### What is required
Skip every line before the one containing "fx_px: 1045", then copy that line and the rest of the entries below exactly, through the last line.

***** Data in this exercise *****

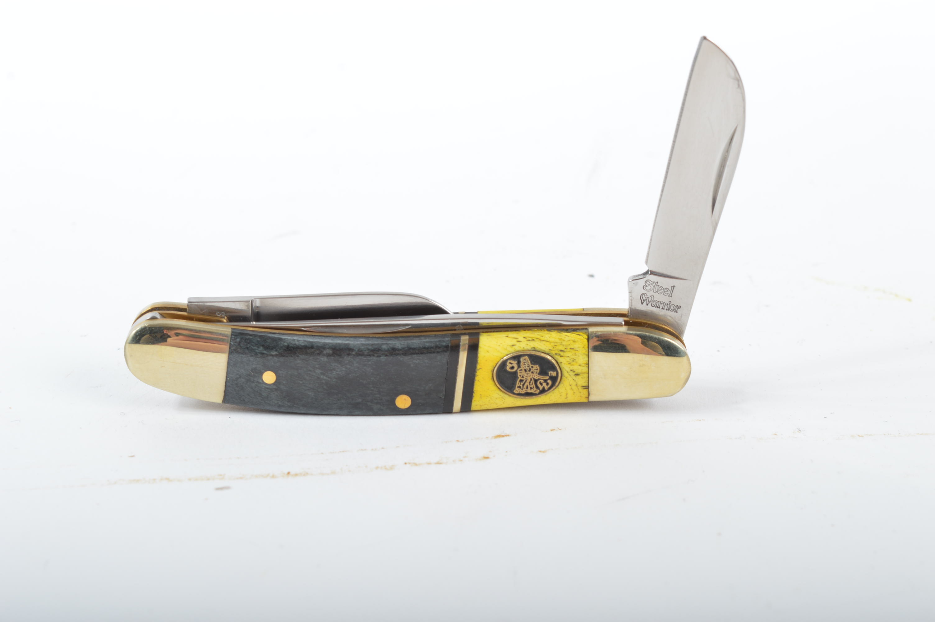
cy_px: 311
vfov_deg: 16.5
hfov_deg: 24.6
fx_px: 2141
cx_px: 468
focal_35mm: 82
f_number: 13
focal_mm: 55
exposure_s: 1/200
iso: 100
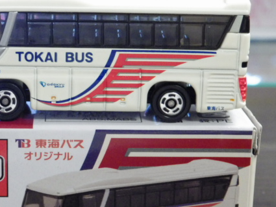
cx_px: 72
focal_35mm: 131
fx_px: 1045
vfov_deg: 11.3
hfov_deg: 15.0
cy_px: 124
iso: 800
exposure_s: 1/30
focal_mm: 15.6
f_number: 4.4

*****

### Expected output
fx_px: 1045
vfov_deg: 11.3
hfov_deg: 15.0
cy_px: 124
iso: 800
exposure_s: 1/30
focal_mm: 15.6
f_number: 4.4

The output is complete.